_TASK STATEMENT_
For each line in the records that contains "grade", make a copy.

_SUPPLIED ENTRIES_
----

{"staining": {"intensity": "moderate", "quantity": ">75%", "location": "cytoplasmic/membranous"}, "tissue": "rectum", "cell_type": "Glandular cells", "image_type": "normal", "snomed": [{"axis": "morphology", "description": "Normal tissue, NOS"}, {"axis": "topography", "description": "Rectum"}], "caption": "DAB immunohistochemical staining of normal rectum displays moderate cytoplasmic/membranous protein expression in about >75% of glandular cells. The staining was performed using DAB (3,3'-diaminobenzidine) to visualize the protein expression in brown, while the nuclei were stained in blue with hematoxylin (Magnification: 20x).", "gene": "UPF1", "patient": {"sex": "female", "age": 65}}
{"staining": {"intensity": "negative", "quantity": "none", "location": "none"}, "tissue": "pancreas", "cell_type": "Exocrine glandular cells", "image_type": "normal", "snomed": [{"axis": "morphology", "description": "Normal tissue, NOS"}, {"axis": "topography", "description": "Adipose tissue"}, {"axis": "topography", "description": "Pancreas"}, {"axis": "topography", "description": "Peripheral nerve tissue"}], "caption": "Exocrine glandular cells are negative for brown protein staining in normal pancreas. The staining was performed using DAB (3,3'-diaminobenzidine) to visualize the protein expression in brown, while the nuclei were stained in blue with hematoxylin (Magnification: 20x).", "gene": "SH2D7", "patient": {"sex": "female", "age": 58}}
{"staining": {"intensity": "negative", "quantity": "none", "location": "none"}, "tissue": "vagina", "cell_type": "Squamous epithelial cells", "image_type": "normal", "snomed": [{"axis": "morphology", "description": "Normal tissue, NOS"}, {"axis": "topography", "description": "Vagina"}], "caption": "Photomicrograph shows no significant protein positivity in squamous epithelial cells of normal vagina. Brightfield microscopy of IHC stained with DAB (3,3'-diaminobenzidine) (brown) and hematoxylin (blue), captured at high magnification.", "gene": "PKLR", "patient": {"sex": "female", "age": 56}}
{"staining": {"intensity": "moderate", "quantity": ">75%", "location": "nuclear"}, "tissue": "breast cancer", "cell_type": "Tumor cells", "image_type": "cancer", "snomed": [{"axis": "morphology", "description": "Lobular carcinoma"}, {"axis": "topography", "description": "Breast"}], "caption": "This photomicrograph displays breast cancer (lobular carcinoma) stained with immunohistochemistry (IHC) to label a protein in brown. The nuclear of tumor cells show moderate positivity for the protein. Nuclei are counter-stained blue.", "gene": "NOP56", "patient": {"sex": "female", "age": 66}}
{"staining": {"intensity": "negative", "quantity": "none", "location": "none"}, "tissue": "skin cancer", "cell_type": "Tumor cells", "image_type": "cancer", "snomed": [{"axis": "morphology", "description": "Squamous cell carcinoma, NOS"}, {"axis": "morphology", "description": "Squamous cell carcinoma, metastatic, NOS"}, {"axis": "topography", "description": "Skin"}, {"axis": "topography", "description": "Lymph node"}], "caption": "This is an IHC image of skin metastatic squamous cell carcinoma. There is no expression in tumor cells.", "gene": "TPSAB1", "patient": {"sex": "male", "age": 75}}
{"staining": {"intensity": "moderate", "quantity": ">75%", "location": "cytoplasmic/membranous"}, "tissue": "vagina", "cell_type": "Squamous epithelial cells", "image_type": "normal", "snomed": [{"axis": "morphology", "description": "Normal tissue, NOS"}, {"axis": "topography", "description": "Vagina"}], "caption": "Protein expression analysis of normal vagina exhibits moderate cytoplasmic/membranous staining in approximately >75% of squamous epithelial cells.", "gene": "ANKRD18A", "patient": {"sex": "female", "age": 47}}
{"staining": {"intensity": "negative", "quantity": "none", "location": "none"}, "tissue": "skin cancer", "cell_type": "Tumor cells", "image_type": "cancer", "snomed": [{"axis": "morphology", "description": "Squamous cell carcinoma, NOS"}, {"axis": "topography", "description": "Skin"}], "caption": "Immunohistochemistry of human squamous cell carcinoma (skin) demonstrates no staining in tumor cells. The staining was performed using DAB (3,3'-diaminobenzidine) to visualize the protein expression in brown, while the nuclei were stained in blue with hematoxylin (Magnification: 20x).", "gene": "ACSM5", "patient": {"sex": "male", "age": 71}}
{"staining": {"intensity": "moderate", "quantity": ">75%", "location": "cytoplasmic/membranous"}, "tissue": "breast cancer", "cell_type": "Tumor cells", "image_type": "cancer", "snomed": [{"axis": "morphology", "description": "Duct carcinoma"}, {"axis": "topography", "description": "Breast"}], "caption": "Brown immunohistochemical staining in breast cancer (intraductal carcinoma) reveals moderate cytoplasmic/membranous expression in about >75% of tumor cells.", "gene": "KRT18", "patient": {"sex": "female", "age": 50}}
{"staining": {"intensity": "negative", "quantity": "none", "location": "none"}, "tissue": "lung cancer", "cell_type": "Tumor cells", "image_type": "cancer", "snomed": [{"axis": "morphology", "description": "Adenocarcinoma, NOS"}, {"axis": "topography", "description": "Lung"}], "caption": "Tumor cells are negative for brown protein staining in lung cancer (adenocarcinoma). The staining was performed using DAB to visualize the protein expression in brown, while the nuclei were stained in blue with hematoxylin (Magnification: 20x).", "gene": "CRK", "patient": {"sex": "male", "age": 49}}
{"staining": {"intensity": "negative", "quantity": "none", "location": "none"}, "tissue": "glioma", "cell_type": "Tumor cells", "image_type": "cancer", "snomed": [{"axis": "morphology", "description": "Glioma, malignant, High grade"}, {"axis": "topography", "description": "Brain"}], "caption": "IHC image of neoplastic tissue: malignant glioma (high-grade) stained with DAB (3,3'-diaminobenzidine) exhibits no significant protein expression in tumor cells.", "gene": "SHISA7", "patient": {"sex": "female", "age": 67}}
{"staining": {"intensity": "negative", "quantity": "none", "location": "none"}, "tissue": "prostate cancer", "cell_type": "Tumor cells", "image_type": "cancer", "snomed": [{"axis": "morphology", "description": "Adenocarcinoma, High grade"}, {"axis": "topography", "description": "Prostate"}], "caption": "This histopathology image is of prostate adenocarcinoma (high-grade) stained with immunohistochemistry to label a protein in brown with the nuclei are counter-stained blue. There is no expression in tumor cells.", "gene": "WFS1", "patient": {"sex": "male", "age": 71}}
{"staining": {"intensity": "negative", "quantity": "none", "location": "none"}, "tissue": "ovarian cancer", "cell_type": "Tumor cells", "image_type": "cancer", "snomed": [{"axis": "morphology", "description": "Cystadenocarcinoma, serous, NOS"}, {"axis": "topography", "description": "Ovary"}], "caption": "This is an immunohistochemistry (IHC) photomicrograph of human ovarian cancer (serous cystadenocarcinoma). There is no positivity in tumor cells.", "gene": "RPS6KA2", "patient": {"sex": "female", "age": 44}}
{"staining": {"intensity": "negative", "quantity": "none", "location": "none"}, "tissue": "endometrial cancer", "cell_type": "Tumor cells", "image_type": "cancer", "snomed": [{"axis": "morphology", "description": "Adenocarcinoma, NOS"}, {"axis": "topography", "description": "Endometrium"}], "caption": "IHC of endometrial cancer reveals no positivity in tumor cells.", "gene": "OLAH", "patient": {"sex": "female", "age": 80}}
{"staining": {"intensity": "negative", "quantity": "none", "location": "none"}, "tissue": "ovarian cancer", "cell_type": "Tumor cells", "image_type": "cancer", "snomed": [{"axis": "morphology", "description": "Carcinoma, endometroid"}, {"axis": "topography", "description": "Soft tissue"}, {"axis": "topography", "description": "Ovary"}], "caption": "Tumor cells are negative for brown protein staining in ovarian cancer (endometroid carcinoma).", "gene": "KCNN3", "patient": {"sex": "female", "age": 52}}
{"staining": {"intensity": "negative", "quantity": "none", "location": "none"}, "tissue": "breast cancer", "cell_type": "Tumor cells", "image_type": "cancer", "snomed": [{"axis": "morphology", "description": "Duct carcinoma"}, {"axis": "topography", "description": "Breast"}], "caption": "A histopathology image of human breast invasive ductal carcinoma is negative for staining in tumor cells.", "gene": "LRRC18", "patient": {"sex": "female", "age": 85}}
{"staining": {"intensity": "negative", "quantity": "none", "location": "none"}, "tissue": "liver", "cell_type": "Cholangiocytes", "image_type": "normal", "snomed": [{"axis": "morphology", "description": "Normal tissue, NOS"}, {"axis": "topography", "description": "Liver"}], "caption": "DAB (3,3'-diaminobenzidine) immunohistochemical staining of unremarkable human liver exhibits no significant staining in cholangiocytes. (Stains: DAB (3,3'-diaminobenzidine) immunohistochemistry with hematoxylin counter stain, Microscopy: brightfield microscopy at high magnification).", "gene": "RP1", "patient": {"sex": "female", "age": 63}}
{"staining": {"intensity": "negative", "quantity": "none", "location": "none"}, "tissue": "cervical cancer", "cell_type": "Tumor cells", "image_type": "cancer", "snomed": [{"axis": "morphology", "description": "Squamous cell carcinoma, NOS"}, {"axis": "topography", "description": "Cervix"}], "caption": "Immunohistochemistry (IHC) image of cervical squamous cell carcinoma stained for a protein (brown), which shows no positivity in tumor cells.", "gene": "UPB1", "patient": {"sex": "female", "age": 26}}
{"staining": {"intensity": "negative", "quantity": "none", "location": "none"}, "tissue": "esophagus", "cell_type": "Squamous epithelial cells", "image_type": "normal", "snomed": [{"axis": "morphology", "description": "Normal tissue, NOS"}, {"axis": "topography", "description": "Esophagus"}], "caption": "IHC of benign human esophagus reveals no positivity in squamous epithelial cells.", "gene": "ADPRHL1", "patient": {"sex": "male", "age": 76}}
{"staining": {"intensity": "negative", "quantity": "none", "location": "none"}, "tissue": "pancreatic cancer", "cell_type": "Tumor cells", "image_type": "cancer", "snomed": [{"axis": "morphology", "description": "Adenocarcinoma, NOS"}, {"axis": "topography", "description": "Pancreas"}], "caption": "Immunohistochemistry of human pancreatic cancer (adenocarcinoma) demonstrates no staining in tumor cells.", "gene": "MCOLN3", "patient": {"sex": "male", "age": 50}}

----

_SOLUTION FOR THIS TASK_
{"staining": {"intensity": "negative", "quantity": "none", "location": "none"}, "tissue": "glioma", "cell_type": "Tumor cells", "image_type": "cancer", "snomed": [{"axis": "morphology", "description": "Glioma, malignant, High grade"}, {"axis": "topography", "description": "Brain"}], "caption": "IHC image of neoplastic tissue: malignant glioma (high-grade) stained with DAB (3,3'-diaminobenzidine) exhibits no significant protein expression in tumor cells.", "gene": "SHISA7", "patient": {"sex": "female", "age": 67}}
{"staining": {"intensity": "negative", "quantity": "none", "location": "none"}, "tissue": "prostate cancer", "cell_type": "Tumor cells", "image_type": "cancer", "snomed": [{"axis": "morphology", "description": "Adenocarcinoma, High grade"}, {"axis": "topography", "description": "Prostate"}], "caption": "This histopathology image is of prostate adenocarcinoma (high-grade) stained with immunohistochemistry to label a protein in brown with the nuclei are counter-stained blue. There is no expression in tumor cells.", "gene": "WFS1", "patient": {"sex": "male", "age": 71}}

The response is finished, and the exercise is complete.